Sixteen (25%) of the 63 patients died from COVID-19 infection and had a mean overall survival of 12.4 days (95% CI, 9.04-15.8). Thirty-four patients developed respiratory failure—defined as a need for supplementary oxygen therapy during admittance—and 24 developed acute respiratory distress syndrome (ARDS); 66% of these patients died. The mean time from the onset of symptoms to respiratory failure was 7.02 days (95% CVI, 5.83-8.22) and the mean time to hospital discharge was 14.8 days (95% CI, 13.46-16.11).
Looking at the patients who succumbed to COVID-19, 40% of those with lung cancer died as well as 29% with metastatic disease, 100% with bilateral pneumonia, 62% with hypertension, and 31% with prior steroid use exceeding a 10-mg dose.

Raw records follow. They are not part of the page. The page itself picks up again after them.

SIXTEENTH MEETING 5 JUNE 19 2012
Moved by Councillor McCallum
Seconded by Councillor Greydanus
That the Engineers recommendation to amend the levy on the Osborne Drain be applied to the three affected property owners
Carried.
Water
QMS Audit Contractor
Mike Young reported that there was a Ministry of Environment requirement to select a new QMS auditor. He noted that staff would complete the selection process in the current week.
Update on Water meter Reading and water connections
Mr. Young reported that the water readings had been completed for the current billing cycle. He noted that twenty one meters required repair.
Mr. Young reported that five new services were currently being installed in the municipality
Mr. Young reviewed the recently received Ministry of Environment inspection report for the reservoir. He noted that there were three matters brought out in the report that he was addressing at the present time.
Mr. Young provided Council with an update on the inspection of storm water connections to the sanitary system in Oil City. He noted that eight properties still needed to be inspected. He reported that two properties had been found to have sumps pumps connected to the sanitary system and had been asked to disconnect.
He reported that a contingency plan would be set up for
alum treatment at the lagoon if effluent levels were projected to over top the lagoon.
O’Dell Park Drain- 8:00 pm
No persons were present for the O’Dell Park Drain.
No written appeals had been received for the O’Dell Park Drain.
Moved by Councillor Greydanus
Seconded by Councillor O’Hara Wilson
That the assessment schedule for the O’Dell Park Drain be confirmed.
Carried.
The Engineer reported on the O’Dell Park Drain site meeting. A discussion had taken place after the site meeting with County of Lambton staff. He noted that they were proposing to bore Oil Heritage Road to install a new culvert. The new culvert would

"We have seen that native tumor site divided in lung or other than lung neoplasms, previous comorbidities, or use of steroids is related to an increase in mortality for these populations," said Gomez-Martin. "On the other hand, the lung tumor involvement, both in terms of metastatic disease of lung primary, severe neutropenia, or infiltrates at diagnosis is significantly related with poor prognosis in these patients."
Nine of the 63 patients developed venous thromboembolism (VTE), 4 of which were pulmonary embolisms and 5 were deep vein thrombosis, and 2 patients who previously had VTE developed new cases. "This means that the risk of re-thrombosis of patients previously treated is approximately 15%," Gomez-Martin said. Additionally, 3 of 13 patients on active anticoagulants developed new thrombotic events.

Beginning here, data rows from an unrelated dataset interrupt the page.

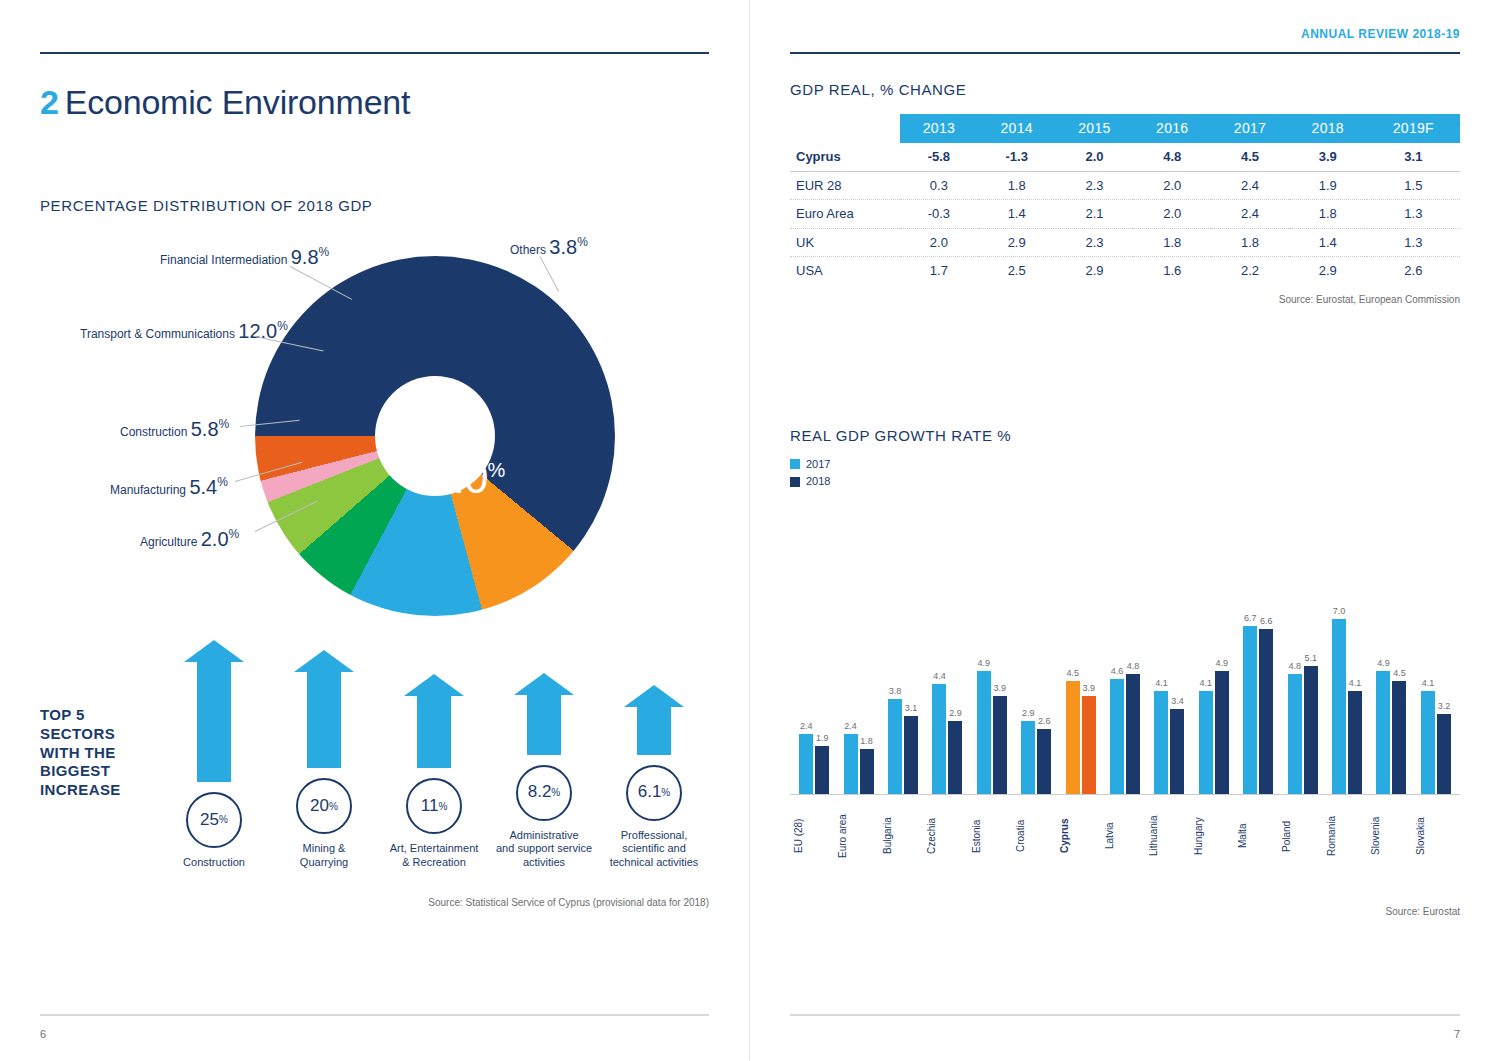2 Economic Environment
Percentage distribution of 2018 GDP
Services
including
tourism
61.0%
Financial Intermediation 9.8%
Others 3.8%
Transport & Communications 12.0%
Construction 5.8%
Manufacturing 5.4%
Agriculture 2.0%
TOP 5
SECTORS
WITH THE
BIGGEST
INCREASE
25%
Construction
20%
Mining &
Quarrying
11%
Art, Entertainment
& Recreation
8.2%
Administrative
and support service
activities
6.1%
Proffessional,
scientific and
technical activities
Source: Statistical Service of Cyprus (provisional data for 2018)
6
ANNUAL REVIEW 2018-19
GDP real, % change
| | 2013 | 2014 | 2015 | 2016 | 2017 | 2018 | 2019F |
| --- | --- | --- | --- | --- | --- | --- | --- |
| Cyprus | -5.8 | -1.3 | 2.0 | 4.8 | 4.5 | 3.9 | 3.1 |
| EUR 28 | 0.3 | 1.8 | 2.3 | 2.0 | 2.4 | 1.9 | 1.5 |
| Euro Area | -0.3 | 1.4 | 2.1 | 2.0 | 2.4 | 1.8 | 1.3 |
| UK | 2.0 | 2.9 | 2.3 | 1.8 | 1.8 | 1.4 | 1.3 |
| USA | 1.7 | 2.5 | 2.9 | 1.6 | 2.2 | 2.9 | 2.6 |
Source: Eurostat, European Commission
Real GDP growth rate %
2017
2018
2.4
1.9
2.4
1.8
3.8
3.1
4.4
2.9
4.9
3.9
2.9
2.6
4.5
3.9
4.6
4.8
4.1
3.4
4.1
4.9
6.7
6.6
4.8
5.1
7.0
4.1
4.9
4.5
4.1
3.2
EU (28)
Euro area
Bulgaria
Czechia
Estonia
Croatia
Cyprus
Latvia
Lithuania
Hungary
Malta
Poland
Romania
Slovenia
Slovakia
Source: Eurostat
7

"We have not been able to find a clear and significant relationship between any clinical or laboratory parameter to predict the development of respiratory failure, except for the case of previous anemia that is clearly related to the onset of respiratory failure, and bilateral or multilobar infiltrates in the x-ray that is significantly related to both the development of respiratory failure and the development of acute respiratory distress syndrome," Gomez-Martin commented.
Selecting treatment for these patients with cancer and COVID-19 required turning to scarce literature of treatment outcomes as there is a lack of randomized clinical trials in this population. In the first 3 weeks of the outbreak, physicians at the 12 de Octubre University Hospital treated 16 of the patients with lopinavir/ritonavir plus hydroxychloroquine and azithromycin until a study was published showing no benefit with the use of lopinavir/ritonavir in patients with severe COVID-19.2 Sixty-seven percent of patients received hydroxychloroquine and azithromycin alone.
Due to the pattern of cytokine storm seen in cases of severe COVID-19, in terms of high levels of proinflammatory cytokines and chemokines, treatment with tocilizumab, an IL-6 monoclonal antibody, was given to 15 patients outside of the ICU, based on the findings of a published case report.3 Most of these patients were treated in a pre-distress state before they developed ARDS. Nine of the 15 patients survived.
Gomez-Martin concluded that treatment of COVID-19 should be guided by multidisciplinary treatment, including specific antiviral therapy, supportive therapy, close monitoring of inflammatory parameters, and appropriate use of anticoagulants due to the risk of thromboembolic complications.